| Extrait du document |
__________________________________________________

Oui, je sais, comme disait Gabin, oui, je sais que l’extrême droite ce n’est pas le fascisme.
Mais on a quand même le droit d’être fasciste, même si on est pas d’extrême droite, merde !
Ne m’énervez pas.... C’est vrai, quoi, dès que vous dites : « je suis fasciste », les gens vous regardent d’un mauvais œil...
Alors qu’il suffit de ne pas le dire et personne ne s’en aperçoit.
Savez-vous ce que nous voulons ? Eh bien, je vais vous le dire : une société parfaite !
Une société où les chiens font où on leur dit de faire, où il n’y a pas de grèves, où les partis politiques viennent pas nous beurrer la raie à la télé, où les travailleurs immigrés sont là pour travailler et non pas pour se goinfrer de couscous et de morue, où les riches doivent être contents d’être riches et les pauvres contents d’être pauvres, où tout le monde doit être uni contre tous les autres ! Où l’oncle doit être marié avec la tante.
Une société parfaite, c’est une société où l’on ne rit pas bêtement. Voilà.
J’ai été élevé dans une ambiance fasciste et si je respecte mes parents, c’est grâce à eux.
Mais je suis sûr que vous vous demandez comment un nazi peut vivre heureux au milieu de cette pagaille.
Eh bien, c’est très simple, je peux vous dire ce que j’ai fait hier :
Mon réveil automatique me chante « Heil li, heil lo, heil la ».
Encore endormi, je salue le portrait du Fürer qui est juste au-dessus de mon lit en fer avant de me laver les dents avec une brosse...
.... en fer également.
Je me rends aujourd’hui à la brasserie munichoise, rue de Verdun. Il fait plus de 5 degrés, j’ai très chaud. Je bois deux bières.
Je suis sûr que c’est le Noir du sixième sur la porte duquel j’ai gravé une croix gammée à la hache. Je l’emmerde.
Puis je mets mon manteau de cuir noir avant de me rendre chez le tatoueur.
La séance commence mais au bout de cinq minutes, les douleurs sont intenables.

__________________________________________________

| Consigne 1 |
Selon le monologue, que chante le réveil automatique ?
| Consigne 2 |
Indiquez si chacune de ces affirmations concorde avec le monologue, en citant les mots qui tranchent : (a) l'extrême droite n'y est pas assimilée au fascisme ; (b) la société parfaite y est une société où l'on rit beaucoup ; (c) le portrait se trouve au-dessus du lit.
| Consigne 3 |
Poursuivez le monologue après sa dernière phrase.
Le matériel qui suit n'a aucun lien avec le monologue.

__________________________________________________

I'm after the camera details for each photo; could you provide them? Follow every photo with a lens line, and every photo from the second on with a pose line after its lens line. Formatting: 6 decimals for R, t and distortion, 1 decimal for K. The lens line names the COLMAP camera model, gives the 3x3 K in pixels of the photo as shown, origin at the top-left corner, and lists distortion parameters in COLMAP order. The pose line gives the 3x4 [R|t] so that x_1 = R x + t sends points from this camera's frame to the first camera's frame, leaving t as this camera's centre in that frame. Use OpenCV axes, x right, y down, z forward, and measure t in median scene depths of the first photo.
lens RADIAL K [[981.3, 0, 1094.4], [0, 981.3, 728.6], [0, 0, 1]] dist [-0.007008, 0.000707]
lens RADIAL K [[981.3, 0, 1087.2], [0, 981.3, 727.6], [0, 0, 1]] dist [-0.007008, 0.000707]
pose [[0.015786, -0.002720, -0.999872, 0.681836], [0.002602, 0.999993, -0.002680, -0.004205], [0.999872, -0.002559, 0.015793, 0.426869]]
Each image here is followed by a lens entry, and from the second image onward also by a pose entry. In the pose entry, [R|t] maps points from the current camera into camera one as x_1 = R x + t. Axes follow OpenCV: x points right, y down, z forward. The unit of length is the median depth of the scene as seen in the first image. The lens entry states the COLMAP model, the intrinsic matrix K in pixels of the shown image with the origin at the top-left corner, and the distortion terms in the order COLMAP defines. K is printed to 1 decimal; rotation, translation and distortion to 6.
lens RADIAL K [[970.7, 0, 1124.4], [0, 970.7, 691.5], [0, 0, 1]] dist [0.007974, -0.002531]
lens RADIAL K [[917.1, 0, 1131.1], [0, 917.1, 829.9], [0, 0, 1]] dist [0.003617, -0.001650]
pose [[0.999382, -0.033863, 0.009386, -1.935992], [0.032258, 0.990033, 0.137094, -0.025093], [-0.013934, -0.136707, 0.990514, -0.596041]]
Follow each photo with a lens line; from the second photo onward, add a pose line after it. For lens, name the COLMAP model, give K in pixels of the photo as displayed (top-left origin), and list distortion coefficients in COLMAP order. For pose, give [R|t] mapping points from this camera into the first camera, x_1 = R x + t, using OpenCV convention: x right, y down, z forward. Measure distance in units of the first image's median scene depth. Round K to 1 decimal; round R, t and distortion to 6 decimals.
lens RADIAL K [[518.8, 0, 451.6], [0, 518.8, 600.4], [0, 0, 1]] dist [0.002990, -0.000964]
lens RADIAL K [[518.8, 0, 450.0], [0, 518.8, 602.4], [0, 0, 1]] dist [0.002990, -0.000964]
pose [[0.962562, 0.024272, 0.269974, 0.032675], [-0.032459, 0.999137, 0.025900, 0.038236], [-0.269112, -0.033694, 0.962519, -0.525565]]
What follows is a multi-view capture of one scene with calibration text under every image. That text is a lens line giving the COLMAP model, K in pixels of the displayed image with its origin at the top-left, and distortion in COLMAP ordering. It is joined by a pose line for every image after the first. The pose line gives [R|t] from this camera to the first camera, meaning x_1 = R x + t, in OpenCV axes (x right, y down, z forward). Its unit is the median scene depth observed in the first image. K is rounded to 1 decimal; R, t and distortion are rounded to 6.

__________________________________________________

| Réponse attendue 1 |
Il chante « Heil li, heil lo, heil la ».

| Réponse attendue 2 |
(a) Oui : « je sais que l’extrême droite ce n’est pas le fascisme ».
(b) Non : « Une société parfaite, c’est une société où l’on ne rit pas bêtement. »
(c) Oui : « le portrait du Fürer qui est juste au-dessus de mon lit en fer ».

| Réponse attendue 3 |
Je serre les dents sur le goulot de ma canette, l’amour du Fürer demande beaucoup d’abnégation.
Tout d’un coup, horreur ! Je m’aperçois que la chaîne que le tatoueur porte à son poignet est gravée de son nom : Lévy.
Lévy ! J’ai du mal à contenir un cri de rage. L’aiguille me fait de plus en plus mal.
Je suis torturé par un Juif ! J’ai mal, c’est long...Pourvu qu’il ne s’aperçoive pas de mon admiration pour les allemands.
Je prends le métro. Dans un couloir un affiche d’Amnesty International provoque en moi une haine sanguinaire.
Je sors mon gros feutre noir de ma poche pour exprimer ma rage, mais j’ai du mal à écrire avec ma main gauche.
Alors, après avoir fait des pâtés sur l’affiche, j’arrête un passant et je lui demande gentiment de marquer dessus avec mon feutre :
- « Mort aux juifs et aux bougnoules »
Le type me demande en rigolant : "Bougnoules, ça prend deux « l » ?", et paf : il me balance un coup de tatane dans les tibias.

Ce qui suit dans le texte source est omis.